In summary, some of the biases in applying accounting standards are big bath and cookie jar reserve accounting:

  • Big Bath Accounting. Companies might inflate restructuring charges and asset impairments to create a significant loss in one period, allowing for improved results in subsequent periods. This practice gained attention in the late 1990s, leading the SEC to issue rules limiting when costs can be categorized as part of a “non-recurring” restructuring event and enhancing transparency around these charges.
  • Cookie Jar Reserve Accounting. This involves overstating allowances for future non-payments of loans to smooth income over time. In 2003, the SEC issued interpretive guidance requiring a separate section in the management discussion and analysis (MD&A) titled “Critical Accounting Estimates.” This section should disclose the nature and uncertainty of material subjective estimates and judgments, in addition to required disclosures in the financial statement notes.

Question 1

Which of the following statements is the most accurate?

  1. Conservative accounting choices may lead to upward biases in current-period financial reports.
  2. Aggressive accounting choices may lead to downward biases in current-period financial reports.
  3. Conservative accounting choices may lead to downward biases in current-period financial reports.

Solution

The correct answer is C.

Conservative accounting choices may lead to downward biases in current-period financial reports. This results from conservative accounting choices decreasing a company’s reported performance and financial position in the current period.

A is incorrect because conservative accounting choices lead to downward biases and not upward biases in current-period financial reports.

B is incorrect because aggressive accounting choices lead to upward biases and not downward biases in current-period financial reports.

Question 2

Concerning conservatism and aggressiveness, what are the preferences of managers, investors, and regulators?
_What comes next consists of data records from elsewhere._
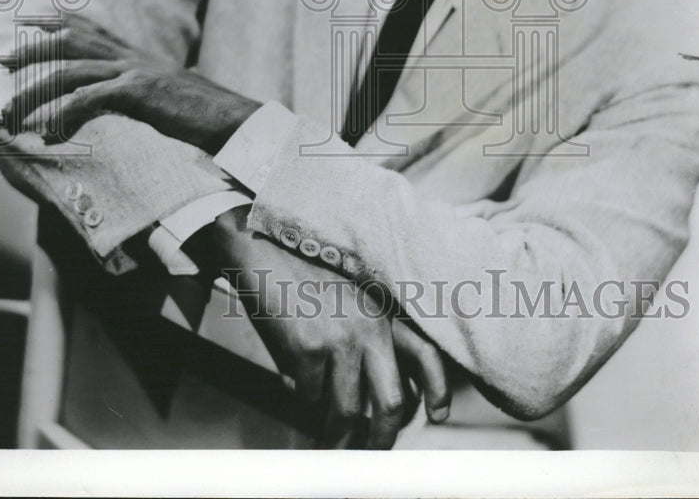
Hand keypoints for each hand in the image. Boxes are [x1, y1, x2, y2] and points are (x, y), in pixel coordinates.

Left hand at [0, 13, 259, 152]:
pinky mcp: (139, 92)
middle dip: (31, 48)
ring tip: (10, 110)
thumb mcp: (164, 92)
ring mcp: (134, 71)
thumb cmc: (200, 112)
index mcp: (135, 55)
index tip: (25, 20)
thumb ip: (139, 86)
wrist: (231, 117)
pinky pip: (90, 99)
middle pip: (70, 41)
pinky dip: (64, 114)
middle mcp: (130, 56)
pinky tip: (50, 131)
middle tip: (2, 59)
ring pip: (70, 71)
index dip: (55, 19)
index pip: (89, 27)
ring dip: (34, 91)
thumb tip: (121, 95)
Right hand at [196, 206, 450, 448]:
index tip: (436, 415)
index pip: (426, 354)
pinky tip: (292, 380)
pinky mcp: (308, 351)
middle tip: (369, 452)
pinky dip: (301, 398)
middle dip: (382, 439)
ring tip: (327, 443)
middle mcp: (370, 327)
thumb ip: (367, 332)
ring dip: (336, 437)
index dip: (435, 391)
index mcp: (384, 310)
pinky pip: (307, 397)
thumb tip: (372, 387)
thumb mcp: (349, 293)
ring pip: (347, 413)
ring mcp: (340, 341)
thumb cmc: (301, 269)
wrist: (261, 245)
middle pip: (392, 403)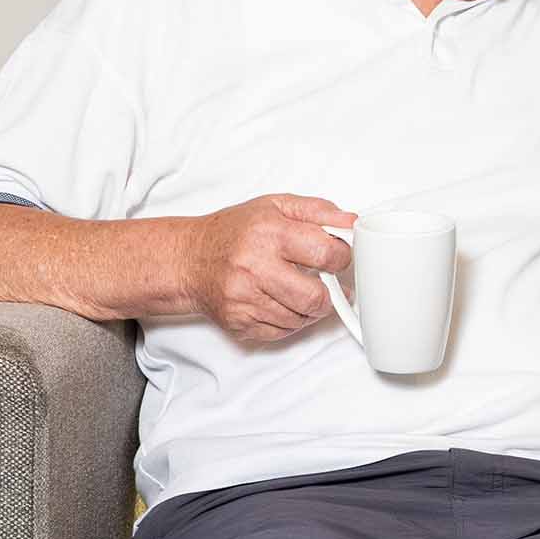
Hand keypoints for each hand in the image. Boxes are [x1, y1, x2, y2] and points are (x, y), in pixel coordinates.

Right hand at [178, 194, 355, 342]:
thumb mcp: (276, 206)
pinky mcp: (238, 322)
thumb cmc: (233, 232)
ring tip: (301, 291)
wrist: (188, 259)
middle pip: (315, 297)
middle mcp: (255, 267)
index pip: (326, 253)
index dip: (342, 257)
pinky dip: (290, 321)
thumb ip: (319, 211)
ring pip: (300, 319)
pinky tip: (283, 303)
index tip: (338, 257)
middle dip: (329, 294)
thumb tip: (351, 223)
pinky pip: (281, 332)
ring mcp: (245, 298)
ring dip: (310, 309)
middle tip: (327, 284)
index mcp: (270, 234)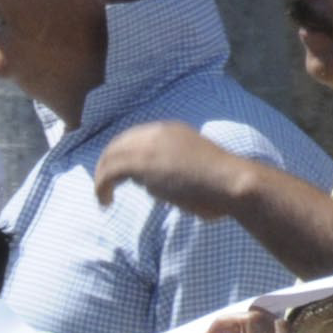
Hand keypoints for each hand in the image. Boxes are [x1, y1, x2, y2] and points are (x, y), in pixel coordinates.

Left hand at [96, 122, 252, 223]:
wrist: (231, 181)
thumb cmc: (222, 184)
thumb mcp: (194, 169)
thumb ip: (173, 172)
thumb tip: (156, 187)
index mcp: (172, 129)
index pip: (136, 137)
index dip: (123, 155)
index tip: (121, 176)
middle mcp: (157, 132)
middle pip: (119, 144)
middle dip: (107, 165)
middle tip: (104, 187)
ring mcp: (149, 146)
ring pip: (110, 157)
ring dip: (102, 178)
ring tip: (103, 198)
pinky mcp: (142, 163)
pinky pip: (109, 172)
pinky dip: (101, 187)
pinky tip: (105, 202)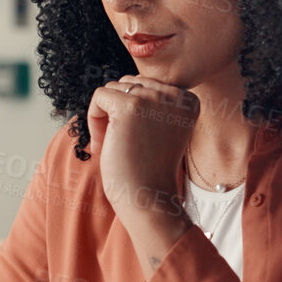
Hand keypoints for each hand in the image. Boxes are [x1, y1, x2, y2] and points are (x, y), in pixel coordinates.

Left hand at [86, 74, 199, 224]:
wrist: (148, 200)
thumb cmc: (149, 170)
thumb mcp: (161, 129)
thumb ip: (154, 104)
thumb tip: (127, 82)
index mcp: (188, 100)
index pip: (149, 85)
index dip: (135, 111)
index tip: (136, 138)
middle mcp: (175, 95)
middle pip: (131, 84)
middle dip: (118, 112)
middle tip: (121, 145)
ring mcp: (153, 99)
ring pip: (113, 89)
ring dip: (106, 117)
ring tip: (112, 146)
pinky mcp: (130, 106)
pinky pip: (99, 96)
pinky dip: (93, 119)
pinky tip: (103, 145)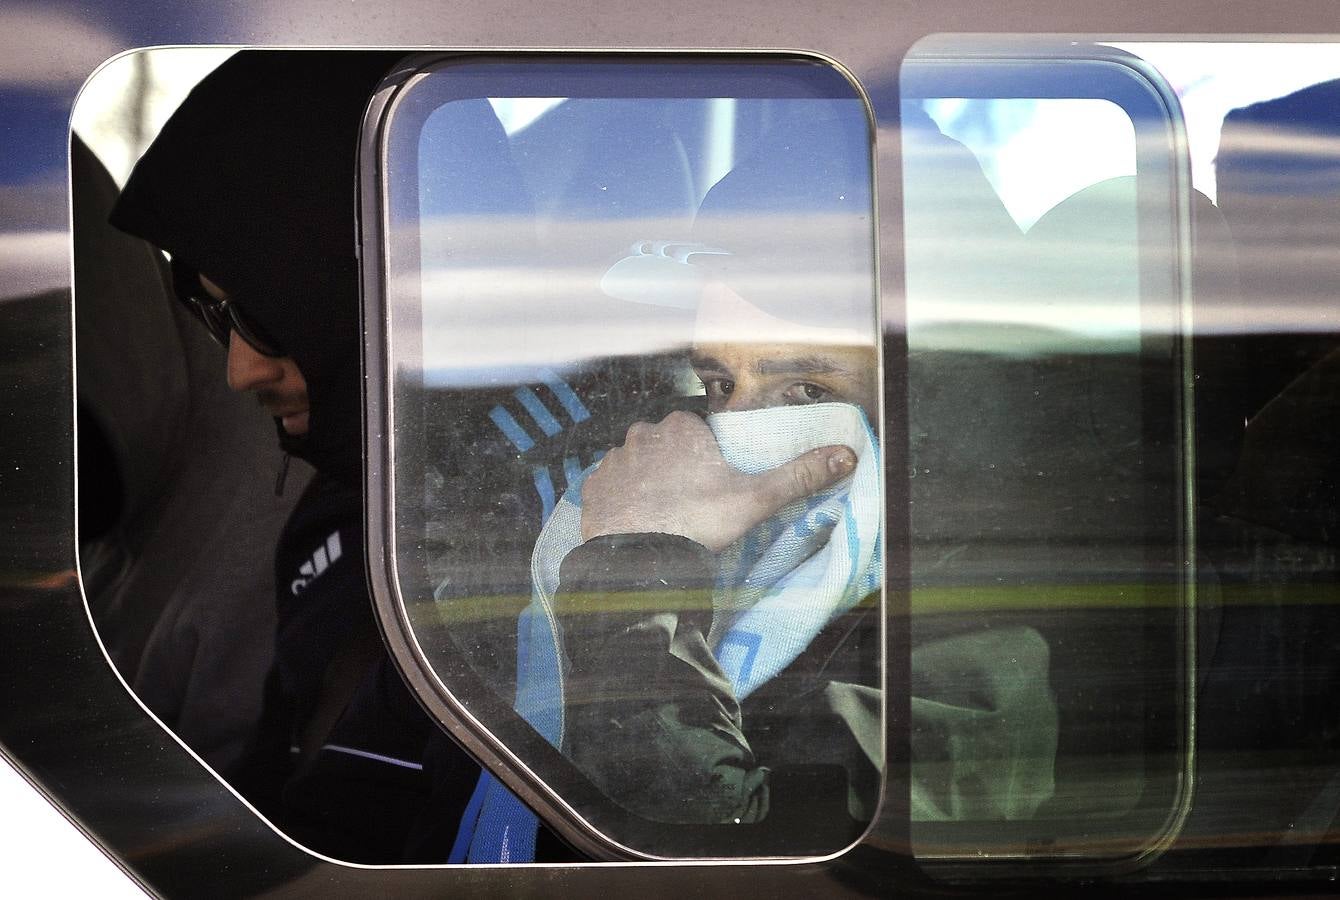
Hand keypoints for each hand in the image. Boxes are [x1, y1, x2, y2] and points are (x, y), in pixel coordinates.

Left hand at [580, 410, 856, 551]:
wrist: (641, 559)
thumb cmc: (699, 522)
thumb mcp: (756, 500)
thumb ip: (799, 476)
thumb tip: (847, 456)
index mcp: (681, 427)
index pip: (697, 433)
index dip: (707, 458)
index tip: (714, 485)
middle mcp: (641, 434)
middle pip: (665, 447)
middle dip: (676, 468)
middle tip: (692, 504)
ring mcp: (612, 460)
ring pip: (636, 466)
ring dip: (647, 484)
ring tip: (664, 517)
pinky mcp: (591, 488)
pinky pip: (610, 488)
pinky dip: (622, 502)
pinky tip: (635, 523)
  1. Managers prefer aggressiveness, investors prefer conservatism, and regulators prefer neutrality.
  2. Managers prefer aggressiveness, investors prefer conservatism, and regulators prefer conservatism.
  3. Managers prefer conservatism, investors prefer aggressiveness, and regulators prefer aggressiveness.

Solution

The correct answer is A.

Managers prefer aggressiveness since compensation is mainly tied to the company’s financial performance. Investors prefer conservatism since they prefer good surprises over bad surprises. Regulators prefer neutrality because they want the financial results to reflect the company’s actual position.